— Start Given data —

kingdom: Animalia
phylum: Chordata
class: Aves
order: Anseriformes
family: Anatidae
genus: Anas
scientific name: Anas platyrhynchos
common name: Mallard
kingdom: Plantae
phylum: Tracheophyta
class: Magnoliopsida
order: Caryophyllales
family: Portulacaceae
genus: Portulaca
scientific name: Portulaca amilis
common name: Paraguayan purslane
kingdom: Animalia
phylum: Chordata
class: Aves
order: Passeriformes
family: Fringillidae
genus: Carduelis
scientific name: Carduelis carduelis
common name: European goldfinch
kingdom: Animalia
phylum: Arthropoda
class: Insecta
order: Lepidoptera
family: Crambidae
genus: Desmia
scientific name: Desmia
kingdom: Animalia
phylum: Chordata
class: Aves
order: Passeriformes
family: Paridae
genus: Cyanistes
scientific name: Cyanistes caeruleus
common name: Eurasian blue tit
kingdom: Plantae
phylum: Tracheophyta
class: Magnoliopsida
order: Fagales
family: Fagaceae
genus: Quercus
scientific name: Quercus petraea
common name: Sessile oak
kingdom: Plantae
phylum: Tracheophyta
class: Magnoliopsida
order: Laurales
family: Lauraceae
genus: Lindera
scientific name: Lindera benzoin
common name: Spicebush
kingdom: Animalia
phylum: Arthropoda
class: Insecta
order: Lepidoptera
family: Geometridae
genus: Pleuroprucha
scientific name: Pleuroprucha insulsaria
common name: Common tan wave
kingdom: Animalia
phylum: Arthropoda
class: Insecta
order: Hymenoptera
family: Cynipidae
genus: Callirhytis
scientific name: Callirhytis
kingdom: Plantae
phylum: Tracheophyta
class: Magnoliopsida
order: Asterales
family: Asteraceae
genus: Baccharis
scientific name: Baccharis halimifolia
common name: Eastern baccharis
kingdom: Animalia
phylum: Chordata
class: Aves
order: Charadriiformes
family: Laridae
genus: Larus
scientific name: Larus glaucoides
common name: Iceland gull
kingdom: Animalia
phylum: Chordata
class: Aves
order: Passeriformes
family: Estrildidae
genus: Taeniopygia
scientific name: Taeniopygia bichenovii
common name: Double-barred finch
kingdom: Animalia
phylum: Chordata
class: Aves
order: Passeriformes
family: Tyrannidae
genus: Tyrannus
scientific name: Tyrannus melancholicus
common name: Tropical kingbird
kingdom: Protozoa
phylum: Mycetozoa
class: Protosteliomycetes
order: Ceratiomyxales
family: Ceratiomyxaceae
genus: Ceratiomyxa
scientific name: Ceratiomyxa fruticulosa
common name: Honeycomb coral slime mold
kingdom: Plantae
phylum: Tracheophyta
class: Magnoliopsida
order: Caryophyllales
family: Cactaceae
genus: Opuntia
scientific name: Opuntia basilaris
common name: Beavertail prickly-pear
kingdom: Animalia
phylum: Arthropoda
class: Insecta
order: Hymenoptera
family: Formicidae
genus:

— End Given data —

■ **Task**
Rewrite all the entries, replacing "common name" with "vernacular name" everywhere it occurs and changing nothing else.

■ **Full solution**
kingdom: Animalia
phylum: Chordata
class: Aves
order: Anseriformes
family: Anatidae
genus: Anas
scientific name: Anas platyrhynchos
vernacular name: Mallard
kingdom: Plantae
phylum: Tracheophyta
class: Magnoliopsida
order: Caryophyllales
family: Portulacaceae
genus: Portulaca
scientific name: Portulaca amilis
vernacular name: Paraguayan purslane
kingdom: Animalia
phylum: Chordata
class: Aves
order: Passeriformes
family: Fringillidae
genus: Carduelis
scientific name: Carduelis carduelis
vernacular name: European goldfinch
kingdom: Animalia
phylum: Arthropoda
class: Insecta
order: Lepidoptera
family: Crambidae
genus: Desmia
scientific name: Desmia
kingdom: Animalia
phylum: Chordata
class: Aves
order: Passeriformes
family: Paridae
genus: Cyanistes
scientific name: Cyanistes caeruleus
vernacular name: Eurasian blue tit
kingdom: Plantae
phylum: Tracheophyta
class: Magnoliopsida
order: Fagales
family: Fagaceae
genus: Quercus
scientific name: Quercus petraea
vernacular name: Sessile oak
kingdom: Plantae
phylum: Tracheophyta
class: Magnoliopsida
order: Laurales
family: Lauraceae
genus: Lindera
scientific name: Lindera benzoin
vernacular name: Spicebush
kingdom: Animalia
phylum: Arthropoda
class: Insecta
order: Lepidoptera
family: Geometridae
genus: Pleuroprucha
scientific name: Pleuroprucha insulsaria
vernacular name: Common tan wave
kingdom: Animalia
phylum: Arthropoda
class: Insecta
order: Hymenoptera
family: Cynipidae
genus: Callirhytis
scientific name: Callirhytis
kingdom: Plantae
phylum: Tracheophyta
class: Magnoliopsida
order: Asterales
family: Asteraceae
genus: Baccharis
scientific name: Baccharis halimifolia
vernacular name: Eastern baccharis
kingdom: Animalia
phylum: Chordata
class: Aves
order: Charadriiformes
family: Laridae
genus: Larus
scientific name: Larus glaucoides
vernacular name: Iceland gull
kingdom: Animalia
phylum: Chordata
class: Aves
order: Passeriformes
family: Estrildidae
genus: Taeniopygia
scientific name: Taeniopygia bichenovii
vernacular name: Double-barred finch
kingdom: Animalia
phylum: Chordata
class: Aves
order: Passeriformes
family: Tyrannidae
genus: Tyrannus
scientific name: Tyrannus melancholicus
vernacular name: Tropical kingbird
kingdom: Protozoa
phylum: Mycetozoa
class: Protosteliomycetes
order: Ceratiomyxales
family: Ceratiomyxaceae
genus: Ceratiomyxa
scientific name: Ceratiomyxa fruticulosa
vernacular name: Honeycomb coral slime mold
kingdom: Plantae
phylum: Tracheophyta
class: Magnoliopsida
order: Caryophyllales
family: Cactaceae
genus: Opuntia
scientific name: Opuntia basilaris
vernacular name: Beavertail prickly-pear
kingdom: Animalia
phylum: Arthropoda
class: Insecta
order: Hymenoptera
family: Formicidae
genus:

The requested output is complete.